#### PROBLEM DETAILS:
Rewrite the material with "catalogue" replaced by "catalog" wherever it occurs, and leave everything else unchanged.

#### ENTRIES SHOWN:
* * * * * * * * *
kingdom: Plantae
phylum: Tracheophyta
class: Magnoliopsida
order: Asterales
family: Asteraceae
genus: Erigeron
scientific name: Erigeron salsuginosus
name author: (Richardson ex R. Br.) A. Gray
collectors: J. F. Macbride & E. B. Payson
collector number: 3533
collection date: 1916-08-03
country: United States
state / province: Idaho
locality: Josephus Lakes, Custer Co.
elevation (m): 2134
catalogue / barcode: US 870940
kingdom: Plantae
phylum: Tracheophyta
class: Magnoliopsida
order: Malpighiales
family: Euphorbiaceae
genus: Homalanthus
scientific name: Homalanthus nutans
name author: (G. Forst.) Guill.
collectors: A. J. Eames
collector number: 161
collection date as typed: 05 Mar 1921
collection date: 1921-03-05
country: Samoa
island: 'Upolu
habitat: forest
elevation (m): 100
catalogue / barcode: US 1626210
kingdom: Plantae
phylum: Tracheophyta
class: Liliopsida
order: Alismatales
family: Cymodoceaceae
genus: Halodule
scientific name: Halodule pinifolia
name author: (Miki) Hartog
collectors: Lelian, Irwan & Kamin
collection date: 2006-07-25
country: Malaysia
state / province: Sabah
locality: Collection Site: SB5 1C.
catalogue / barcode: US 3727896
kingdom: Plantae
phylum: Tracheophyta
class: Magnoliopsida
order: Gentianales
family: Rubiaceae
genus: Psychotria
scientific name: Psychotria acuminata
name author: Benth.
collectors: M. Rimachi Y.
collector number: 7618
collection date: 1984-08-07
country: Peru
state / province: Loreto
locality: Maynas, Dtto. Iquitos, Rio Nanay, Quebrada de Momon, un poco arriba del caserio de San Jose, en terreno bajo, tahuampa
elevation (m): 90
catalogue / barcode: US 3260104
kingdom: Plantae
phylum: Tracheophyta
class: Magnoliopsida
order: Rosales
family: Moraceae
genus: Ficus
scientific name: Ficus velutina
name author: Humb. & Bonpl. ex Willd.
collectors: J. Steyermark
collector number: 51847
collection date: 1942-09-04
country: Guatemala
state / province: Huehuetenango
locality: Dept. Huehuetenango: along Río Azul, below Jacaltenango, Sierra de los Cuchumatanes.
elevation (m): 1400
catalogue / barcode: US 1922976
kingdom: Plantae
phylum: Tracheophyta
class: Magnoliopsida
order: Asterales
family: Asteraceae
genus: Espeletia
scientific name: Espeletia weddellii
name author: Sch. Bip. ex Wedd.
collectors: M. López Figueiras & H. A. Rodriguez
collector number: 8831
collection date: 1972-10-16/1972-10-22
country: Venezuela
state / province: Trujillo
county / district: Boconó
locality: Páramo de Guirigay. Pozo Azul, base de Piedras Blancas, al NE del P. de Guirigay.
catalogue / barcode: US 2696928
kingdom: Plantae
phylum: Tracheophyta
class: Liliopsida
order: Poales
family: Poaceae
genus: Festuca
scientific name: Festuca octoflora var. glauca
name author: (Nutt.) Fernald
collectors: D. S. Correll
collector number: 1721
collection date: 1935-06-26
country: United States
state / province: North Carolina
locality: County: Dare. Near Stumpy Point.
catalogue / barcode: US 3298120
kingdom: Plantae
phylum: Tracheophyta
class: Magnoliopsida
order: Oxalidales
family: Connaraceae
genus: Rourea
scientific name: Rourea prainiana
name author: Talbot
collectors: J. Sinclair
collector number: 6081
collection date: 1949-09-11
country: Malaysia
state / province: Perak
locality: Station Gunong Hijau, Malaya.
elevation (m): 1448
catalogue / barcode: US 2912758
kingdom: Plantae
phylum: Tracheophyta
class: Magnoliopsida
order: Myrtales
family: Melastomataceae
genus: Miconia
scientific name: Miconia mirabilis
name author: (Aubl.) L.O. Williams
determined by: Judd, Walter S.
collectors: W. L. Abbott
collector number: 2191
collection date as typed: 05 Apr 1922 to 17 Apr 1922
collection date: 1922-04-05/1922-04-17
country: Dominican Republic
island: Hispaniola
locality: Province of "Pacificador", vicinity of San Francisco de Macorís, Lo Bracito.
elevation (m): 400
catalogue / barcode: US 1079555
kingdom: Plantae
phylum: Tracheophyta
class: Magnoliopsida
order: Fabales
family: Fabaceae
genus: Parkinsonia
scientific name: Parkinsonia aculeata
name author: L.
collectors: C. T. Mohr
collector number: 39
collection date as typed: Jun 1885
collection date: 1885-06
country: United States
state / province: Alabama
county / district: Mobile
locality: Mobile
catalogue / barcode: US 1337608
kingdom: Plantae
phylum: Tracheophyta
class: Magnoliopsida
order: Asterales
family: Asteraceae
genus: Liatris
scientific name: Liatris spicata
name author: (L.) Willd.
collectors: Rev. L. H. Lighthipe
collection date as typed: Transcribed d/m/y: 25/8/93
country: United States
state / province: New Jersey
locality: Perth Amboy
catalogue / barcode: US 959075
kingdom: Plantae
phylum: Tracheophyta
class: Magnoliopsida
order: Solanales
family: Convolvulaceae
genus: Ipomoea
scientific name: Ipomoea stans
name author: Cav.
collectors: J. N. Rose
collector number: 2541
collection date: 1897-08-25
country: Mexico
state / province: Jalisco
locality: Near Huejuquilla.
* * * * * * * * *
#### SOLVED EXERCISE:
kingdom: Plantae
phylum: Tracheophyta
class: Magnoliopsida
order: Asterales
family: Asteraceae
genus: Erigeron
scientific name: Erigeron salsuginosus
name author: (Richardson ex R. Br.) A. Gray
collectors: J. F. Macbride & E. B. Payson
collector number: 3533
collection date: 1916-08-03
country: United States
state / province: Idaho
locality: Josephus Lakes, Custer Co.
elevation (m): 2134
catalog / barcode: US 870940
kingdom: Plantae
phylum: Tracheophyta
class: Magnoliopsida
order: Malpighiales
family: Euphorbiaceae
genus: Homalanthus
scientific name: Homalanthus nutans
name author: (G. Forst.) Guill.
collectors: A. J. Eames
collector number: 161
collection date as typed: 05 Mar 1921
collection date: 1921-03-05
country: Samoa
island: 'Upolu
habitat: forest
elevation (m): 100
catalog / barcode: US 1626210
kingdom: Plantae
phylum: Tracheophyta
class: Liliopsida
order: Alismatales
family: Cymodoceaceae
genus: Halodule
scientific name: Halodule pinifolia
name author: (Miki) Hartog
collectors: Lelian, Irwan & Kamin
collection date: 2006-07-25
country: Malaysia
state / province: Sabah
locality: Collection Site: SB5 1C.
catalog / barcode: US 3727896
kingdom: Plantae
phylum: Tracheophyta
class: Magnoliopsida
order: Gentianales
family: Rubiaceae
genus: Psychotria
scientific name: Psychotria acuminata
name author: Benth.
collectors: M. Rimachi Y.
collector number: 7618
collection date: 1984-08-07
country: Peru
state / province: Loreto
locality: Maynas, Dtto. Iquitos, Rio Nanay, Quebrada de Momon, un poco arriba del caserio de San Jose, en terreno bajo, tahuampa
elevation (m): 90
catalog / barcode: US 3260104
kingdom: Plantae
phylum: Tracheophyta
class: Magnoliopsida
order: Rosales
family: Moraceae
genus: Ficus
scientific name: Ficus velutina
name author: Humb. & Bonpl. ex Willd.
collectors: J. Steyermark
collector number: 51847
collection date: 1942-09-04
country: Guatemala
state / province: Huehuetenango
locality: Dept. Huehuetenango: along Río Azul, below Jacaltenango, Sierra de los Cuchumatanes.
elevation (m): 1400
catalog / barcode: US 1922976
kingdom: Plantae
phylum: Tracheophyta
class: Magnoliopsida
order: Asterales
family: Asteraceae
genus: Espeletia
scientific name: Espeletia weddellii
name author: Sch. Bip. ex Wedd.
collectors: M. López Figueiras & H. A. Rodriguez
collector number: 8831
collection date: 1972-10-16/1972-10-22
country: Venezuela
state / province: Trujillo
county / district: Boconó
locality: Páramo de Guirigay. Pozo Azul, base de Piedras Blancas, al NE del P. de Guirigay.
catalog / barcode: US 2696928
kingdom: Plantae
phylum: Tracheophyta
class: Liliopsida
order: Poales
family: Poaceae
genus: Festuca
scientific name: Festuca octoflora var. glauca
name author: (Nutt.) Fernald
collectors: D. S. Correll
collector number: 1721
collection date: 1935-06-26
country: United States
state / province: North Carolina
locality: County: Dare. Near Stumpy Point.
catalog / barcode: US 3298120
kingdom: Plantae
phylum: Tracheophyta
class: Magnoliopsida
order: Oxalidales
family: Connaraceae
genus: Rourea
scientific name: Rourea prainiana
name author: Talbot
collectors: J. Sinclair
collector number: 6081
collection date: 1949-09-11
country: Malaysia
state / province: Perak
locality: Station Gunong Hijau, Malaya.
elevation (m): 1448
catalog / barcode: US 2912758
kingdom: Plantae
phylum: Tracheophyta
class: Magnoliopsida
order: Myrtales
family: Melastomataceae
genus: Miconia
scientific name: Miconia mirabilis
name author: (Aubl.) L.O. Williams
determined by: Judd, Walter S.
collectors: W. L. Abbott
collector number: 2191
collection date as typed: 05 Apr 1922 to 17 Apr 1922
collection date: 1922-04-05/1922-04-17
country: Dominican Republic
island: Hispaniola
locality: Province of "Pacificador", vicinity of San Francisco de Macorís, Lo Bracito.
elevation (m): 400
catalog / barcode: US 1079555
kingdom: Plantae
phylum: Tracheophyta
class: Magnoliopsida
order: Fabales
family: Fabaceae
genus: Parkinsonia
scientific name: Parkinsonia aculeata
name author: L.
collectors: C. T. Mohr
collector number: 39
collection date as typed: Jun 1885
collection date: 1885-06
country: United States
state / province: Alabama
county / district: Mobile
locality: Mobile
catalog / barcode: US 1337608
kingdom: Plantae
phylum: Tracheophyta
class: Magnoliopsida
order: Asterales
family: Asteraceae
genus: Liatris
scientific name: Liatris spicata
name author: (L.) Willd.
collectors: Rev. L. H. Lighthipe
collection date as typed: Transcribed d/m/y: 25/8/93
country: United States
state / province: New Jersey
locality: Perth Amboy
catalog / barcode: US 959075
kingdom: Plantae
phylum: Tracheophyta
class: Magnoliopsida
order: Solanales
family: Convolvulaceae
genus: Ipomoea
scientific name: Ipomoea stans
name author: Cav.
collectors: J. N. Rose
collector number: 2541
collection date: 1897-08-25
country: Mexico
state / province: Jalisco
locality: Near Huejuquilla.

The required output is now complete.